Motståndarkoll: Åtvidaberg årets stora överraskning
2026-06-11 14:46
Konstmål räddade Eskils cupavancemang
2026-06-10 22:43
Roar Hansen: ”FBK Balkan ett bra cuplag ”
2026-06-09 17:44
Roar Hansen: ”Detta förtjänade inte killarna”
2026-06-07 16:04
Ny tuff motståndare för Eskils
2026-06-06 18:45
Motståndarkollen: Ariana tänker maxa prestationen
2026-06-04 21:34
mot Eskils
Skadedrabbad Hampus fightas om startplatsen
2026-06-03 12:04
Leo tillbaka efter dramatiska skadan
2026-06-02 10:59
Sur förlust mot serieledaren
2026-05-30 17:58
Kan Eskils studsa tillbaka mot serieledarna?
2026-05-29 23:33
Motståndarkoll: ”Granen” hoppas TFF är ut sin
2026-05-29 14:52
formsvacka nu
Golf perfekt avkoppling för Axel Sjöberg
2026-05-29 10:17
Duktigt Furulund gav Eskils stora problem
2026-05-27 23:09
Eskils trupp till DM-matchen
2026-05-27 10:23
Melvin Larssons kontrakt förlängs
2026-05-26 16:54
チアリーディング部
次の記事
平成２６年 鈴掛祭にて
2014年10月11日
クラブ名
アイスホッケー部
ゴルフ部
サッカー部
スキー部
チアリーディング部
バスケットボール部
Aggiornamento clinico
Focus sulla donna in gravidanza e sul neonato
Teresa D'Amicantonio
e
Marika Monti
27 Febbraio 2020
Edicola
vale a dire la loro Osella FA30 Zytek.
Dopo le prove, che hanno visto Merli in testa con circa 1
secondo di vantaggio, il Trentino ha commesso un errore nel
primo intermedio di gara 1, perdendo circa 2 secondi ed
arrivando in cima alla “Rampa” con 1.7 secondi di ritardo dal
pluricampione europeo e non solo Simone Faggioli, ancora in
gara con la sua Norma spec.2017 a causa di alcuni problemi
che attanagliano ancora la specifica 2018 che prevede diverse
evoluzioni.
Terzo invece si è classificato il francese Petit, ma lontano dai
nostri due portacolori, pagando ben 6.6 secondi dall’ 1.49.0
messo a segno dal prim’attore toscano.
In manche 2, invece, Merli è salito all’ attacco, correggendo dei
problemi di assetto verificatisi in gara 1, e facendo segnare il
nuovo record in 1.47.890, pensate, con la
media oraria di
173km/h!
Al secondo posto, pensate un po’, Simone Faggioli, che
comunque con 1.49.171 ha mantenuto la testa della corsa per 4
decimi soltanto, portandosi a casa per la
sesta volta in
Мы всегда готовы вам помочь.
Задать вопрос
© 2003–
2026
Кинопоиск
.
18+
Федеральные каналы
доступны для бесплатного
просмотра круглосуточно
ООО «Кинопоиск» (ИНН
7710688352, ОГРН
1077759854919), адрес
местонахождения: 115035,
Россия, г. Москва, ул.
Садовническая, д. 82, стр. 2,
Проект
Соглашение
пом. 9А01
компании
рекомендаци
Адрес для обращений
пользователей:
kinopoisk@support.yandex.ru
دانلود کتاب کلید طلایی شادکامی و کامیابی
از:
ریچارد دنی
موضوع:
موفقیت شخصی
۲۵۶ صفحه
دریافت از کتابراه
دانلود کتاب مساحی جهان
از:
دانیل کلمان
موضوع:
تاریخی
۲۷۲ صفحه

WORK ITEM →
The word "Roar" appears in how many lines of the records? Give the number only.

EXERCISE ANSWER →
2